## QUOTED TEXT

* Begin *

Working with Models¶
Deep dive into ONNX models, conversion, optimization, and registry integration.
🎯 What You'll Learn¶
- ✅ Understanding ONNX format
- ✅ Pulling models from registries (Hugging Face)
- ✅ Converting models from PyTorch, TensorFlow, etc.
- ✅ Model optimization techniques
- ✅ Inspecting and debugging models
- ✅ Model versioning and management
📦 Registry Models¶
Pulling from Hugging Face¶
The easiest way to get started is to pull pre-trained models:
# Pull a sentiment analysis model
gpux pull distilbert-base-uncased-finetuned-sst-2-english
# Pull a text generation model
gpux pull facebook/opt-125m
# Pull an embedding model
gpux pull sentence-transformers/all-MiniLM-L6-v2
Registry Model Structure¶
When you pull a model, GPUX creates a local cache:
~/.gpux/models/distilbert-base-uncased-finetuned-sst-2-english/
├── model.onnx # Converted ONNX model
├── gpux.yml # Auto-generated configuration
├── tokenizer.json # Tokenizer (if applicable)

* End *

## DATASET CONTENT
* Begin *

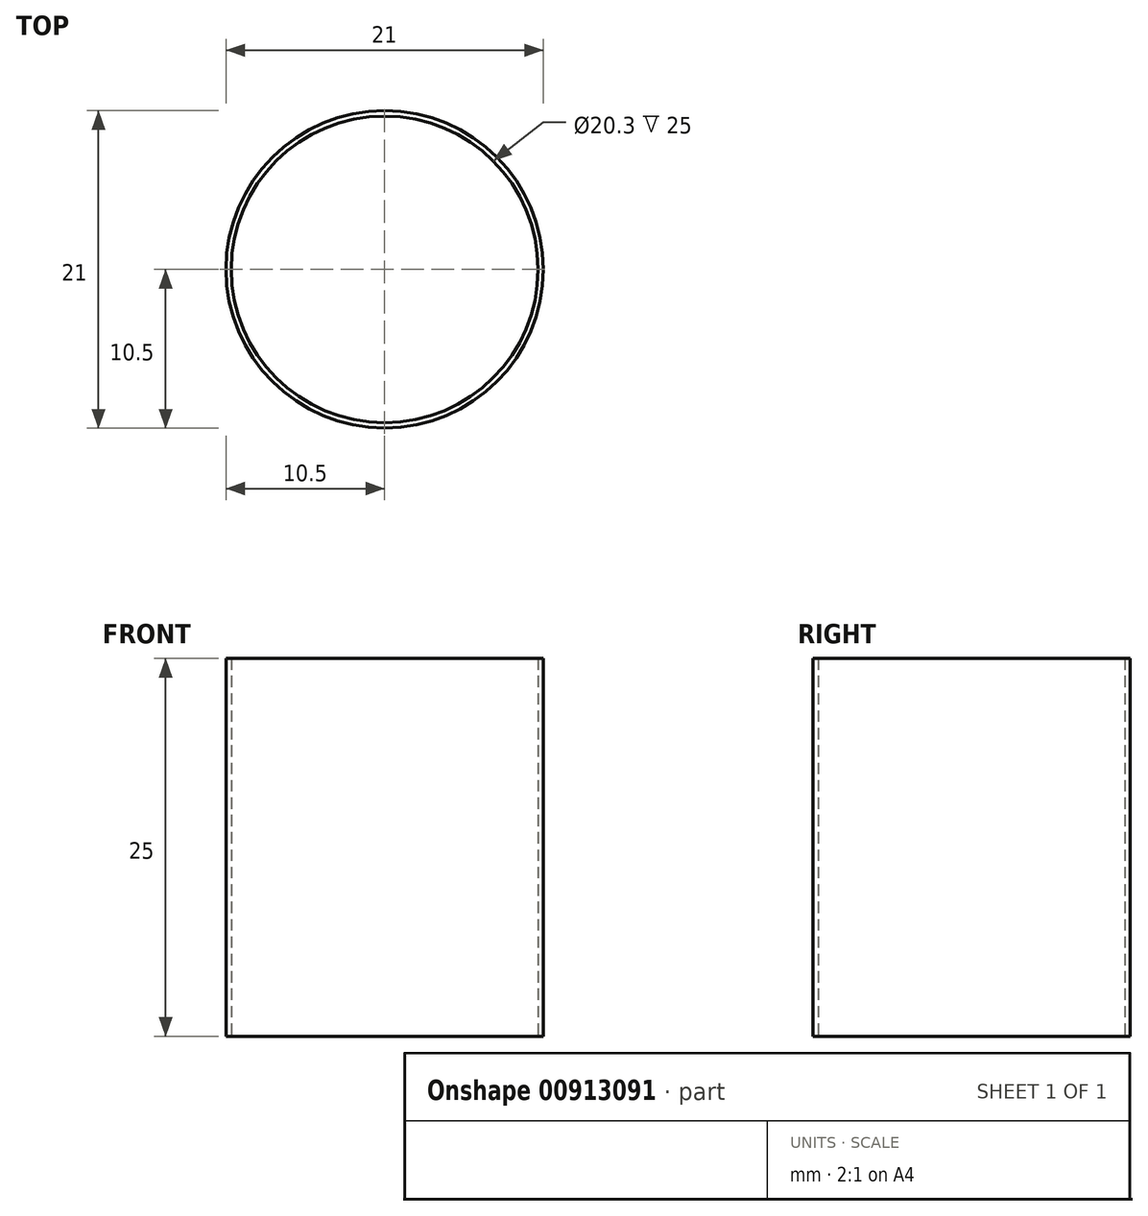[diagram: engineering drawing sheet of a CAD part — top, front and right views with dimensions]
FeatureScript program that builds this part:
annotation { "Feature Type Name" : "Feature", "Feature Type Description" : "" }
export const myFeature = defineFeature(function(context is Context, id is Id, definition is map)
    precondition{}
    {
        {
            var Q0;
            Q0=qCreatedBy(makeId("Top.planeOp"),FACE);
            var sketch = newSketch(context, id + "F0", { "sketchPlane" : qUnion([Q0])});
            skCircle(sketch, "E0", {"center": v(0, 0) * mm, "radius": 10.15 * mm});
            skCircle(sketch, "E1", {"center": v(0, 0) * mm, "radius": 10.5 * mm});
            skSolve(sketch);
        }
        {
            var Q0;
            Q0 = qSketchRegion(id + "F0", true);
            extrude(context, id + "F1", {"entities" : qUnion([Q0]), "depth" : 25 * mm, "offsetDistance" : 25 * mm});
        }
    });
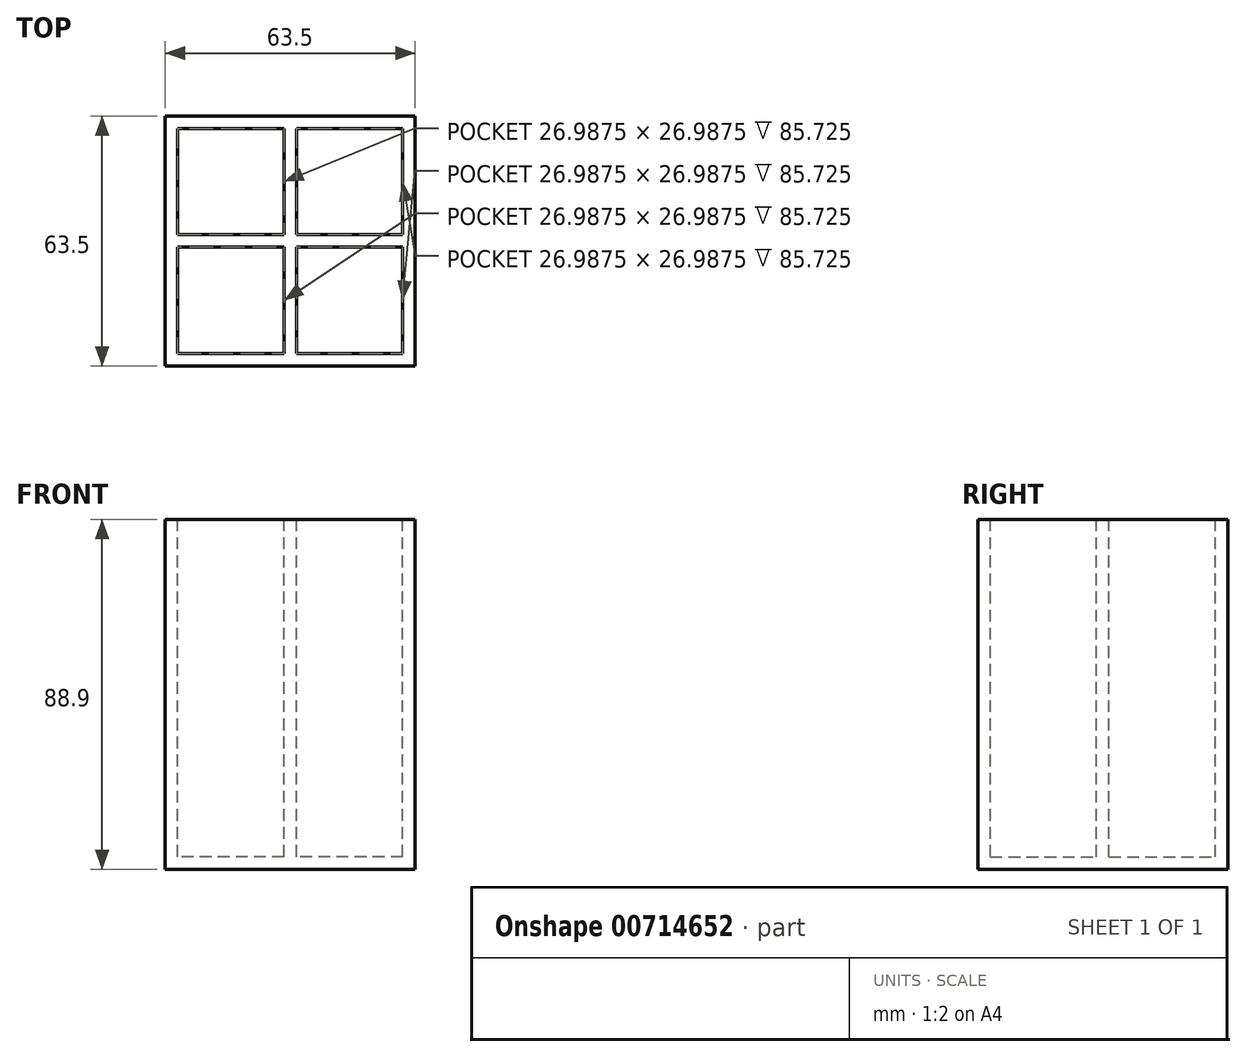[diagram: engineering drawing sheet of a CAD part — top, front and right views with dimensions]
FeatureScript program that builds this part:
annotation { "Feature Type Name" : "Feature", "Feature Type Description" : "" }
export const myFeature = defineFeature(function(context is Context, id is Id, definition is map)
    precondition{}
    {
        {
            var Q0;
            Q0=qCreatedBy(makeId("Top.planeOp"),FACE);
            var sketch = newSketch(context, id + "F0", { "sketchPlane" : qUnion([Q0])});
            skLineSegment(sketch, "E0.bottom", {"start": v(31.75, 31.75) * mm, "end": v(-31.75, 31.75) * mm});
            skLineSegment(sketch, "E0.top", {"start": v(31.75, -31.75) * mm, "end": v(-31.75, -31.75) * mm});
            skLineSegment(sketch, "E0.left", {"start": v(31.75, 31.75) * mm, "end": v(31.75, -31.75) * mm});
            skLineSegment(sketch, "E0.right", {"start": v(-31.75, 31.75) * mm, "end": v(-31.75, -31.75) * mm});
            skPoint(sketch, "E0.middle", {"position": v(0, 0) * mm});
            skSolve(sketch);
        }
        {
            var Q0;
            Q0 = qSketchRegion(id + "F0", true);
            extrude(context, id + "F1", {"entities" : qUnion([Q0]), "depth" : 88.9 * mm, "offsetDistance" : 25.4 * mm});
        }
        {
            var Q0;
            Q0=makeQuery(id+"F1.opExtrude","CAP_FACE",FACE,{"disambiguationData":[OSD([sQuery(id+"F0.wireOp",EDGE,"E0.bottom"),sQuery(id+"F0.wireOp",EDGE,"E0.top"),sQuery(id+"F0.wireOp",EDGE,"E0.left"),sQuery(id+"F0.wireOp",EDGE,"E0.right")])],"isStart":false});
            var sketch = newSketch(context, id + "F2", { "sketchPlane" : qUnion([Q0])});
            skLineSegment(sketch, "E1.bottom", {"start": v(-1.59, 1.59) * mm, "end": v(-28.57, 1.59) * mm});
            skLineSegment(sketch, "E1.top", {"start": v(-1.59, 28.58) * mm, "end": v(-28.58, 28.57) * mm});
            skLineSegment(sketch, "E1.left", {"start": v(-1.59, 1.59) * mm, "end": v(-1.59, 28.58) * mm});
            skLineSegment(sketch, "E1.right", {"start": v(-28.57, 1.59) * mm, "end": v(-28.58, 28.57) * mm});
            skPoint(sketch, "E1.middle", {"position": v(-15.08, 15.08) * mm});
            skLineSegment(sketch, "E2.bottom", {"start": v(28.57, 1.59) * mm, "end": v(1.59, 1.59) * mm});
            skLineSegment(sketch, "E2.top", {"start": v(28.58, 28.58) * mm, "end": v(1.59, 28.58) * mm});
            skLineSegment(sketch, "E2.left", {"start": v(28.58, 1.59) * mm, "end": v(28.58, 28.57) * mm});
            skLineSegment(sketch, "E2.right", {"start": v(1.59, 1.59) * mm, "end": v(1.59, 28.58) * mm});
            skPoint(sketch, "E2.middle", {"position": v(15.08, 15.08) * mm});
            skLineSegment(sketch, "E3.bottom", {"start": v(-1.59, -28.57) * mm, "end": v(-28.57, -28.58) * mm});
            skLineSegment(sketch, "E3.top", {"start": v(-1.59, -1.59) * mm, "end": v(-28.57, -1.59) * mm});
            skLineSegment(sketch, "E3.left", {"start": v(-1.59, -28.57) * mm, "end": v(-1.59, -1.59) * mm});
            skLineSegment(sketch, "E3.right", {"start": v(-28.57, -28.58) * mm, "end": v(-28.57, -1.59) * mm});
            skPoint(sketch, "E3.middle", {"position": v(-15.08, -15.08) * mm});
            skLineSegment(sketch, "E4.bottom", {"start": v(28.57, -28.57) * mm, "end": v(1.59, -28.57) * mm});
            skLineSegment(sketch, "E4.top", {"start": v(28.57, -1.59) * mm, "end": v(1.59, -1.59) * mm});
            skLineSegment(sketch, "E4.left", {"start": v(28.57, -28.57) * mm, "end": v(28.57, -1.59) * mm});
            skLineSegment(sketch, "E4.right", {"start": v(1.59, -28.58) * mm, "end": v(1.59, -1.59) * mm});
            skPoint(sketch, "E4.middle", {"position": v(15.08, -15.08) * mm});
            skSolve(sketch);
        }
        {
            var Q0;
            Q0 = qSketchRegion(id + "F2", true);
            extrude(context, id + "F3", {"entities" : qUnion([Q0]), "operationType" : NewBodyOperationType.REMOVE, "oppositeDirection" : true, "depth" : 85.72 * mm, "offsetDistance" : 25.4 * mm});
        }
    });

* End *

## TASKS TO PERFORM
A - On the ONNX models page, why is pulling pre-trained models presented as the way to begin? Answer in one to three sentences.
B - Carry on the ONNX models page from the point where it stops.
The entries have no connection to the ONNX models page.

## RESULTS BY TASK
A - The page calls pulling pre-trained models from a registry such as Hugging Face the easiest way to get started. A single `gpux pull` command fetches a ready model, and GPUX then builds a local cache that holds the converted ONNX model and an auto-generated configuration.

B -
├── config.json # Model configuration
└── metadata.json # GPUX metadata
Using Registry Models¶
# Run inference
gpux run distilbert-base-uncased-finetuned-sst-2-english --input '{"inputs": "I love this!"}'
# Inspect model
gpux inspect distilbert-base-uncased-finetuned-sst-2-english
# Serve model
gpux serve distilbert-base-uncased-finetuned-sst-2-english --port 8080
🧠 Understanding ONNX¶
What is ONNX?¶
ONNX (Open Neural Network Exchange) is an open format for representing machine learning models. It enables interoperability between different ML frameworks.
Benefits: - 🔄 Framework agnostic (PyTorch, TensorFlow, scikit-learn) - ⚡ Optimized runtime performance - 🌍 Cross-platform compatibility - 🔧 Hardware-specific optimizations
ONNX Model Structure¶
model.onnx
├── Graph
│ ├── Inputs (tensors)
│ ├── Outputs (tensors)
│ ├── Nodes (operations)
│ └── Initializers (weights)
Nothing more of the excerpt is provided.